==== Provided records ====
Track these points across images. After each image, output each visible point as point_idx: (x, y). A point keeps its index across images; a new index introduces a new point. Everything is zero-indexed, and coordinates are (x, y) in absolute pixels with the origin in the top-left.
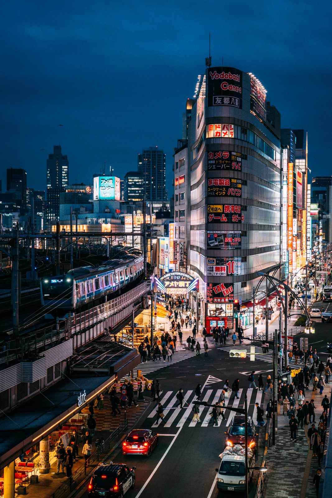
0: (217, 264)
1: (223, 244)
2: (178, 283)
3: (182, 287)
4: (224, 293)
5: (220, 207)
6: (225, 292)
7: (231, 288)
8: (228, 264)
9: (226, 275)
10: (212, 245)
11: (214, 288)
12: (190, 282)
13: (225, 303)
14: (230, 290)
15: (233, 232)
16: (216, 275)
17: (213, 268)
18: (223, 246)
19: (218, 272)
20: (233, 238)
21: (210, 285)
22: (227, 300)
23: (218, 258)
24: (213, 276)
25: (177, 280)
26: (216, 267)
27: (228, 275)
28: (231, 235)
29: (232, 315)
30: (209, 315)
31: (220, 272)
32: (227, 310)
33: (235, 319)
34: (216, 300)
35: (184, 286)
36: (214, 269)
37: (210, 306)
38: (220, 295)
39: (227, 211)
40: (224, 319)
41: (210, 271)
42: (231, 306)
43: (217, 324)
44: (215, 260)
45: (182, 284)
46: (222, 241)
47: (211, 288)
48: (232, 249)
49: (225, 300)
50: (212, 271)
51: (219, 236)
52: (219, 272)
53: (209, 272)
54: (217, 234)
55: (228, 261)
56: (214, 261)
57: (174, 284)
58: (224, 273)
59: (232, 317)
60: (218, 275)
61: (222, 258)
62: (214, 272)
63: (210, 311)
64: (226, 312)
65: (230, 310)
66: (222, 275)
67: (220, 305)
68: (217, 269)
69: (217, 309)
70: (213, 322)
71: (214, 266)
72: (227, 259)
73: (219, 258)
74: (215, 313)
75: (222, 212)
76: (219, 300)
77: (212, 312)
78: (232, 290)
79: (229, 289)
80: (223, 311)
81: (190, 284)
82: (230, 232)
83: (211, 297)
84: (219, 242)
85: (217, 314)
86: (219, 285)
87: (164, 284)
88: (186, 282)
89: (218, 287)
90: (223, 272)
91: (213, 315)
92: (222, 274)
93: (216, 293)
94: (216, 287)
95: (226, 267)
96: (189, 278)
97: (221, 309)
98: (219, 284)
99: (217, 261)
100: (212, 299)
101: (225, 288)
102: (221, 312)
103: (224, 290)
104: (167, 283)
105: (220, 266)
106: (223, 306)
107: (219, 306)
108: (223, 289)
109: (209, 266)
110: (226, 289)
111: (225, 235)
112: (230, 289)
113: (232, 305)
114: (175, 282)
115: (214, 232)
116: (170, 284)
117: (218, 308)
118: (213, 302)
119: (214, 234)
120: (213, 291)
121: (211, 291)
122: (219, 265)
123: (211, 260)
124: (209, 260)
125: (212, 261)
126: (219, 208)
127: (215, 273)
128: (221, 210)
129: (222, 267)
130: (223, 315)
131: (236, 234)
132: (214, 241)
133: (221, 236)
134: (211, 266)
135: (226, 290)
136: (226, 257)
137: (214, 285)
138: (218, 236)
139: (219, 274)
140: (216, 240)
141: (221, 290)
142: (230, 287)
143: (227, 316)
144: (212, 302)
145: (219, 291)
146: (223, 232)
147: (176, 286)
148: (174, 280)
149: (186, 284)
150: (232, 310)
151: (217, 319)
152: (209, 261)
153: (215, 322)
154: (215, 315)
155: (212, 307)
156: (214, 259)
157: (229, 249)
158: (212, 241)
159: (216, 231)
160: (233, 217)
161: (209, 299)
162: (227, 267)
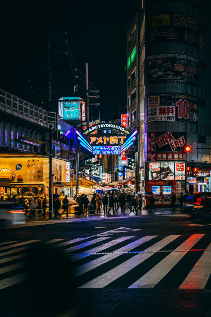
====
Reproduce all of the rows above, swapping "top-left" for "upper-left" and leaving everything else unchanged. Omit the pictures from your answer.

● **Answer**:
Track these points across images. After each image, output each visible point as point_idx: (x, y). A point keeps its index across images; a new index introduces a new point. Everything is zero-indexed, and coordinates are (x, y) in absolute pixels with the origin in the upper-left.
0: (217, 264)
1: (223, 244)
2: (178, 283)
3: (182, 287)
4: (224, 293)
5: (220, 207)
6: (225, 292)
7: (231, 288)
8: (228, 264)
9: (226, 275)
10: (212, 245)
11: (214, 288)
12: (190, 282)
13: (225, 303)
14: (230, 290)
15: (233, 232)
16: (216, 275)
17: (213, 268)
18: (223, 246)
19: (218, 272)
20: (233, 238)
21: (210, 285)
22: (227, 300)
23: (218, 258)
24: (213, 276)
25: (177, 280)
26: (216, 267)
27: (228, 275)
28: (231, 235)
29: (232, 315)
30: (209, 315)
31: (220, 272)
32: (227, 310)
33: (235, 319)
34: (216, 300)
35: (184, 286)
36: (214, 269)
37: (210, 306)
38: (220, 295)
39: (227, 211)
40: (224, 319)
41: (210, 271)
42: (231, 306)
43: (217, 324)
44: (215, 260)
45: (182, 284)
46: (222, 241)
47: (211, 288)
48: (232, 249)
49: (225, 300)
50: (212, 271)
51: (219, 236)
52: (219, 272)
53: (209, 272)
54: (217, 234)
55: (228, 261)
56: (214, 261)
57: (174, 284)
58: (224, 273)
59: (232, 317)
60: (218, 275)
61: (222, 258)
62: (214, 272)
63: (210, 311)
64: (226, 312)
65: (230, 310)
66: (222, 275)
67: (220, 305)
68: (217, 269)
69: (217, 309)
70: (213, 322)
71: (214, 266)
72: (227, 259)
73: (219, 258)
74: (215, 313)
75: (222, 212)
76: (219, 300)
77: (212, 312)
78: (232, 290)
79: (229, 289)
80: (223, 311)
81: (190, 284)
82: (230, 232)
83: (211, 297)
84: (219, 242)
85: (217, 314)
86: (219, 285)
87: (164, 284)
88: (186, 282)
89: (218, 287)
90: (223, 272)
91: (213, 315)
92: (222, 274)
93: (216, 293)
94: (216, 287)
95: (226, 267)
96: (189, 278)
97: (221, 309)
98: (219, 284)
99: (217, 261)
100: (212, 299)
101: (225, 288)
102: (221, 312)
103: (224, 290)
104: (167, 283)
105: (220, 266)
106: (223, 306)
107: (219, 306)
108: (223, 289)
109: (209, 266)
110: (226, 289)
111: (225, 235)
112: (230, 289)
113: (232, 305)
114: (175, 282)
115: (214, 232)
116: (170, 284)
117: (218, 308)
118: (213, 302)
119: (214, 234)
120: (213, 291)
121: (211, 291)
122: (219, 265)
123: (211, 260)
124: (209, 260)
125: (212, 261)
126: (219, 208)
127: (215, 273)
128: (221, 210)
129: (222, 267)
130: (223, 315)
131: (236, 234)
132: (214, 241)
133: (221, 236)
134: (211, 266)
135: (226, 290)
136: (226, 257)
137: (214, 285)
138: (218, 236)
139: (219, 274)
140: (216, 240)
141: (221, 290)
142: (230, 287)
143: (227, 316)
144: (212, 302)
145: (219, 291)
146: (223, 232)
147: (176, 286)
148: (174, 280)
149: (186, 284)
150: (232, 310)
151: (217, 319)
152: (209, 261)
153: (215, 322)
154: (215, 315)
155: (212, 307)
156: (214, 259)
157: (229, 249)
158: (212, 241)
159: (216, 231)
160: (233, 217)
161: (209, 299)
162: (227, 267)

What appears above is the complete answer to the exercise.